La Casa Blanca elige quién diseñará el futuro de la IA en EE.UU. Unos pocos nombres lo dicen todo.

Donald Trump ha renovado el PCAST —el consejo asesor presidencial en ciencia y tecnología— con nombres que no son simples figuras de protocolo. Entre los elegidos están Jensen Huang (NVIDIA), Lisa Su (AMD), Larry Ellison, Sergey Brin y Mark Zuckerberg. Sobre el papel es un comité consultivo. En la práctica, puede ser el atajo hacia más centros de datos, menos regulación y una competencia más agresiva con China.
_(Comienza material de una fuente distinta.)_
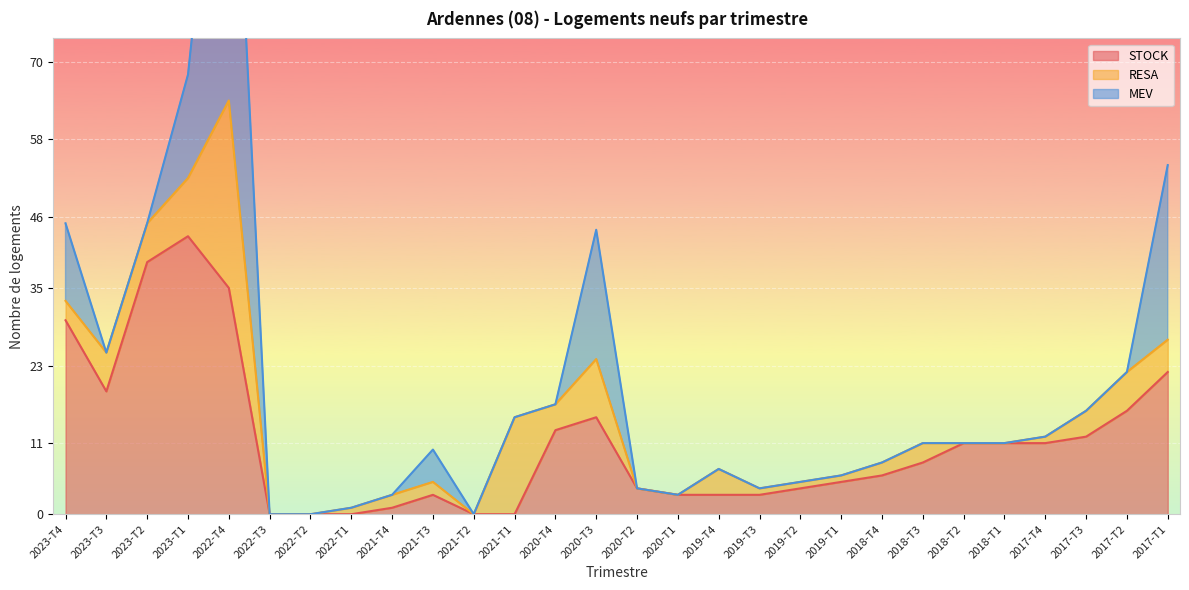

At which category is the sum across all series the highest?

2022-T4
Lo más revelador es el perfil de los elegidos —y de los no invitados. El consejo no está dominado por los rostros de la IA generativa, sino por los responsables de la infraestructura: chips, servidores y escala. La ausencia de Sam Altman y Elon Musk no parece casual. La administración está mirando la inteligencia artificial como industria pesada del siglo XXI: energía, silicio y cadena de suministro.

Donald Trump

Un modelo corporativo-estatal con sus propios costes

El mensaje para el mercado es claro: Washington quiere desbloquear inversiones en centros de datos más rápido y redactar las reglas de forma que favorezcan a sus propios proveedores de hardware y nube. Frente a Europa, que suele arrancar desde la regulación, y China, que lleva años integrando la IA en su política industrial, EE.UU. apuesta por un modelo en el que el gobierno marca la dirección y las grandes empresas ejecutan.

Eso puede acelerar el despliegue de infraestructura y servicios de IA, pero tiene un precio. Cuanto más fuerte sea la voz de los fabricantes de aceleradores en la mesa, menos probable es que las primeras conversaciones giren en torno a privacidad, consumo energético o el interés del usuario final. Si este rumbo se mantiene, los próximos meses traerán menos debates sobre qué modelo es más inteligente y más negociaciones sobre exportación de chips, conexiones eléctricas y construcción de nuevos centros de datos. La fase de escaparate ha terminado; empieza la etapa industrial.